Rod and Cone Photoreceptor Cells:
The outer segment is a specialized compartment of rod and cone photoreceptor cells where light is captured and converted into an electrical signal in a signaling process known as phototransduction. The rod outer segment consists of a stack of over 1000 discs surrounded by a plasma membrane. We are identifying and characterizing novel membrane and cytoskeletal proteins important in phototransduction, generation and renewal of outer segments, protein trafficking from the inner to the outer segment,and photoreceptor cell survival.

ABCA4 and Stargardt Macular Degeneration:
ABCA4 is a member of the family of ATP-binding cassette (ABC) transporters that resides in outer segment disc membranes. Over 800 mutations in ABCA4 are responsible for a relatively common early onset retinal degenerative disease known as Stargardt macular degeneration. We have recently shown that ABCA4 functions as retinoid-lipid transporter which plays a key role in the removal of potentially toxic retinoids from photoreceptors.
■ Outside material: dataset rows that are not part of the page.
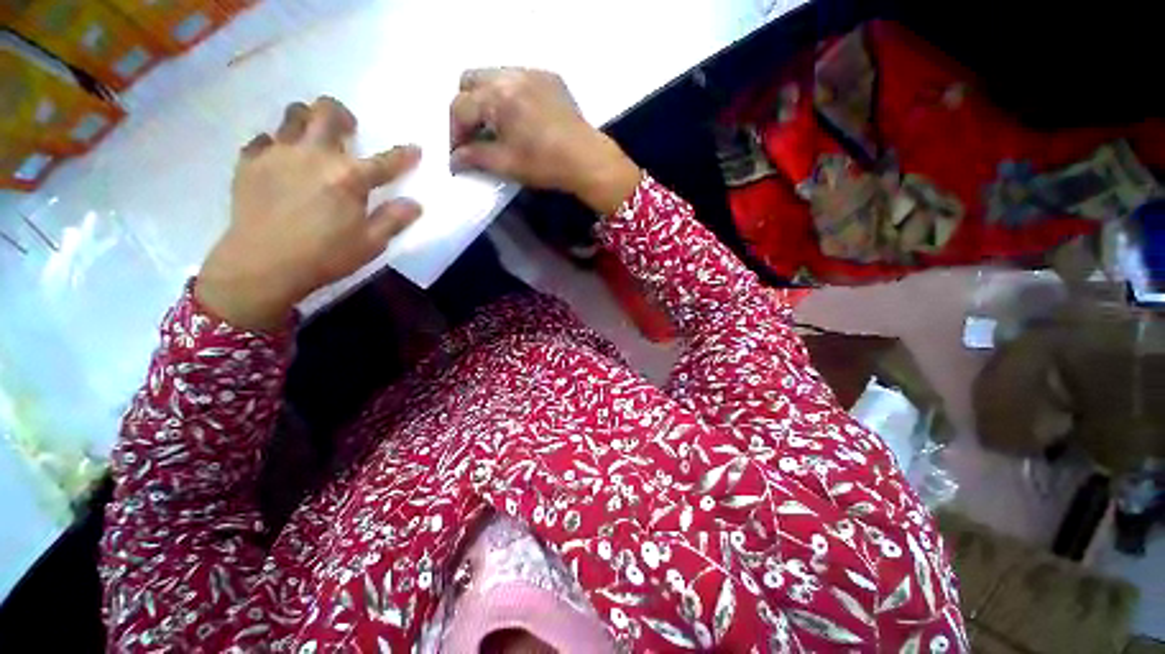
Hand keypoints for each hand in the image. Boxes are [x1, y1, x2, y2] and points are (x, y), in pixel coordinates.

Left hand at [196, 97, 422, 330]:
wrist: (262, 265)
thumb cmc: (325, 256)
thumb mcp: (371, 244)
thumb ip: (394, 220)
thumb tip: (415, 204)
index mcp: (349, 177)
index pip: (385, 161)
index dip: (404, 155)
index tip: (415, 149)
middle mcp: (315, 154)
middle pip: (327, 113)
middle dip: (341, 115)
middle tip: (347, 128)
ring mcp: (278, 153)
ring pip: (293, 115)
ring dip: (308, 120)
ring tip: (313, 137)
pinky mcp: (250, 162)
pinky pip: (264, 139)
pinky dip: (276, 144)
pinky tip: (281, 160)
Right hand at [450, 68, 640, 213]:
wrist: (588, 160)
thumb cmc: (546, 164)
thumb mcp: (506, 164)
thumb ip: (475, 157)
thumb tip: (454, 159)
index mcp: (497, 96)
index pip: (460, 107)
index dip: (454, 133)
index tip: (458, 155)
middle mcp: (511, 74)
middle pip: (471, 81)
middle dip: (466, 107)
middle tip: (474, 135)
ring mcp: (533, 73)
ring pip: (494, 76)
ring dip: (486, 99)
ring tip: (496, 127)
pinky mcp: (550, 79)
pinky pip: (518, 78)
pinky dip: (509, 95)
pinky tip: (520, 118)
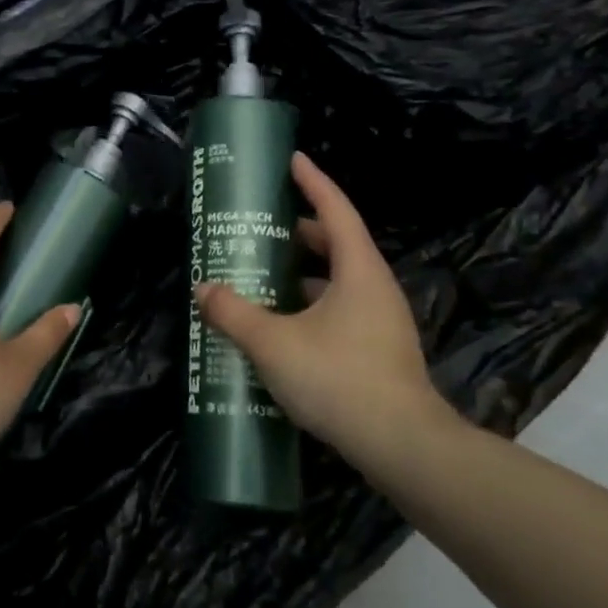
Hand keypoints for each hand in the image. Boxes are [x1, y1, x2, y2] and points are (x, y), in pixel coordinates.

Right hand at [195, 152, 455, 474]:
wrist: (404, 447)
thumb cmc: (340, 379)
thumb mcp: (274, 343)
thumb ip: (235, 314)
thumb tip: (203, 290)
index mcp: (358, 271)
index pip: (335, 210)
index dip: (313, 182)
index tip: (293, 159)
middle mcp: (375, 288)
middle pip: (338, 244)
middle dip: (301, 231)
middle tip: (264, 226)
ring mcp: (382, 322)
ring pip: (339, 282)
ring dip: (304, 274)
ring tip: (265, 275)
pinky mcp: (379, 352)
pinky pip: (341, 312)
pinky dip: (311, 307)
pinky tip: (283, 327)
We are currently studying the structure, function and mechanism of transport of ABCA4 and disease-associated mutants in order to determine how selected mutations in ABCA4 cause Stargardt disease. We are also exploring the use of drug and gene therapy as potential treatments for Stargardt disease.
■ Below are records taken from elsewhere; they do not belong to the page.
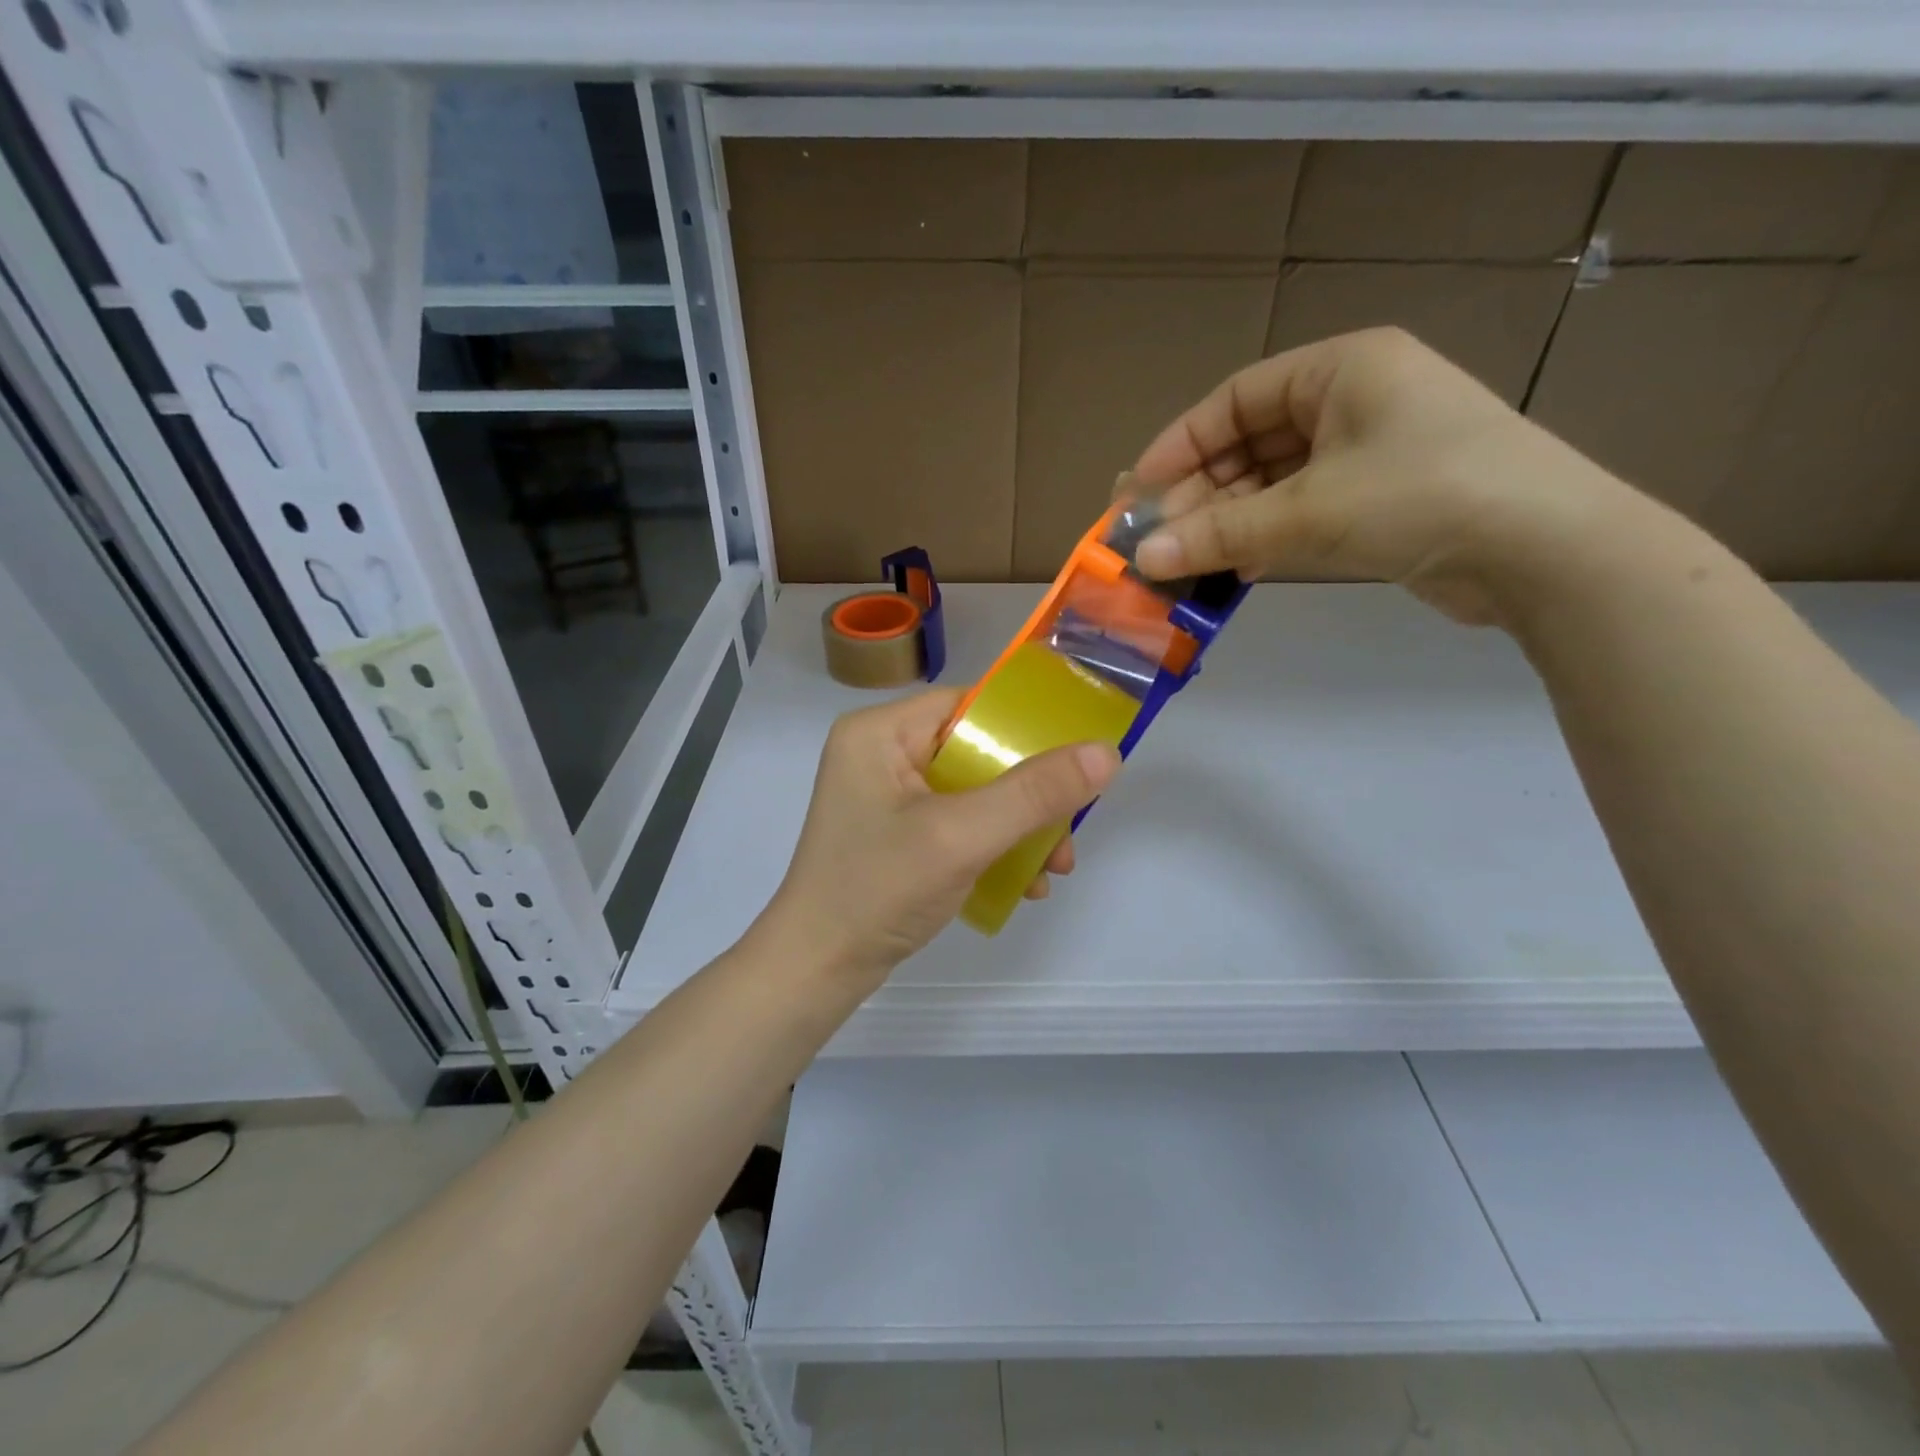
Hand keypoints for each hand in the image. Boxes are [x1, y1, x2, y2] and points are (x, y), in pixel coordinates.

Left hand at [759, 689, 1120, 987]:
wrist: (817, 971)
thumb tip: (1106, 753)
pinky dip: (993, 847)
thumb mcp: (962, 836)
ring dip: (1019, 827)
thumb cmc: (878, 889)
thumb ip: (1034, 793)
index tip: (1073, 759)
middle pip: (976, 752)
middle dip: (1029, 795)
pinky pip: (957, 823)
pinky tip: (1024, 883)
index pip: (967, 706)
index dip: (1023, 728)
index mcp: (879, 732)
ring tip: (1054, 868)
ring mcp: (886, 797)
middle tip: (1069, 831)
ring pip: (973, 792)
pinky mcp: (895, 834)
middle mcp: (880, 754)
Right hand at [1127, 327, 1639, 625]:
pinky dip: (1264, 538)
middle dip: (1200, 494)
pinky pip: (1301, 510)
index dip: (1179, 445)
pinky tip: (1233, 570)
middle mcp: (1353, 401)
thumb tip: (1143, 559)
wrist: (1542, 550)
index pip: (1235, 399)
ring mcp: (1369, 452)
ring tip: (1185, 561)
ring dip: (1228, 522)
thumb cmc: (1419, 496)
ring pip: (1273, 482)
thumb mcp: (1307, 513)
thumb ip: (1218, 535)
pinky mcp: (1381, 499)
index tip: (1137, 491)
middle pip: (1250, 443)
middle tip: (1156, 539)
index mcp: (1340, 369)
RD3, GC, and Leber Congenital Amaurosis:
RD3 is a 23 kDa protein encoded by a gene associated with Leber Congenital Amaurosis Type 12 (LCA12), a inherited retinal dystrophy which causes severe vision loss in infants. Mutations in RD3 also cause rod and cone photoreceptor degeneration in the rd3 mouse and rcd2 collie which serve as valuable animal models for LCA12. We have recently shown that RD3 plays a crucial role in the trafficking of guanylate cyclase (GC) to rod and cone outer segments. GC is a a key protein involved in the production of cGMP, the second messenger for phototransduction, and associated with Leber Congenital Amaurosis Type 1 (LCA1). Ongoing studies are directed toward elucidating the mechanism by which RD3 facilitates vesicle trafficking of GC to outer segments. We are also carrying out studies to determine if the delivery of the Rd3 gene to photoreceptors using AAV vectors can restore vision and maintain photoreceptor cell survival in the rd3 mouse as a proof-of-concept for the application of gene therapy as a possible treatment for LCA12.
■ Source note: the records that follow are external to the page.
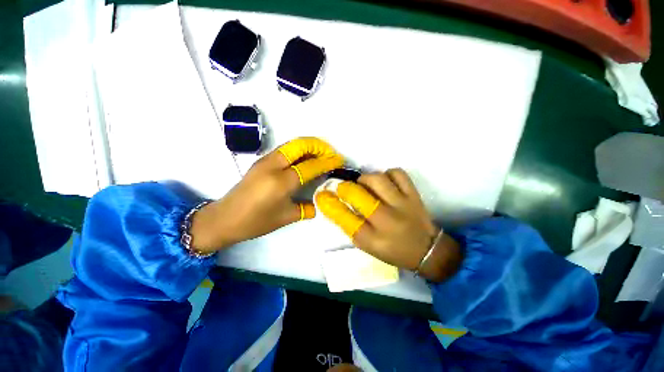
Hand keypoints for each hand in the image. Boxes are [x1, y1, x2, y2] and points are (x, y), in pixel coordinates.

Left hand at [190, 137, 343, 252]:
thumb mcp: (285, 217)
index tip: (338, 161)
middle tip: (330, 153)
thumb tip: (319, 203)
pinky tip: (304, 159)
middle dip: (318, 146)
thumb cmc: (256, 222)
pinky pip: (284, 150)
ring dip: (308, 146)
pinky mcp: (260, 162)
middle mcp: (273, 166)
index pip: (310, 166)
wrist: (224, 218)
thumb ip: (306, 208)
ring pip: (291, 145)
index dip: (327, 162)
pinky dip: (298, 150)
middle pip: (299, 145)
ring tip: (320, 154)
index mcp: (281, 182)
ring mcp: (265, 161)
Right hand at [316, 169, 461, 281]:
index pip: (343, 217)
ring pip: (377, 179)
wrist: (427, 249)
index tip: (322, 195)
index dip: (329, 203)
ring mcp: (402, 204)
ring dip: (365, 179)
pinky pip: (397, 173)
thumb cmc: (392, 250)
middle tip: (344, 188)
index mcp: (371, 238)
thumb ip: (351, 225)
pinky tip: (386, 183)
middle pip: (357, 194)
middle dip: (345, 188)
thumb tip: (336, 203)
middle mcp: (386, 220)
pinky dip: (387, 174)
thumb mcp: (367, 245)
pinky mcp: (414, 194)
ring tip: (365, 185)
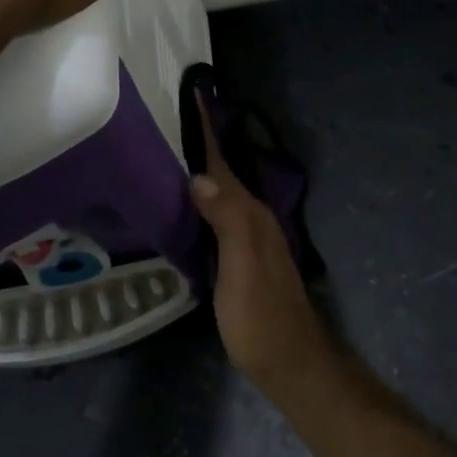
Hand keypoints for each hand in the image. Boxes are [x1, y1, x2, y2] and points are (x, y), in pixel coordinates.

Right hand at [189, 93, 333, 391]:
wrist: (291, 365)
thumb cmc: (262, 318)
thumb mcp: (243, 268)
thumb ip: (226, 220)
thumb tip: (198, 175)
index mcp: (249, 213)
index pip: (222, 161)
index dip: (207, 128)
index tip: (192, 91)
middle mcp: (250, 217)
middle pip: (220, 170)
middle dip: (198, 140)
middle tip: (165, 113)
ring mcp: (246, 238)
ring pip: (218, 190)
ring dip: (198, 166)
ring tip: (166, 147)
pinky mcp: (238, 257)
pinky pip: (215, 212)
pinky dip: (198, 196)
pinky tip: (181, 200)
Phospholipid Transport across Membranes:
P4-ATPases and ABCA Transporters function in the transport of phospholipids to generate lipid asymmetry across biological membranes and facilitate lipid homeostasis. We have recently purified and characterized a P4-ATPase known as ATP8A2 and have shown that it is localized in rod and cone photoreceptors where it transports or flips phosphatidylserine and phosphatidylethanolamine across cell membranes, a process that is important in vesicle trafficking and phototransduction. We have also shown that both ABCA4 and ABCA1 function as phospholipid transporters, but transport phospholipids in opposite directions. Current research is focused on analysis of the structure and function of various P4-ATPases and ABCA transporters in order to define in detail their mechanism of action and role in biological processes and disease.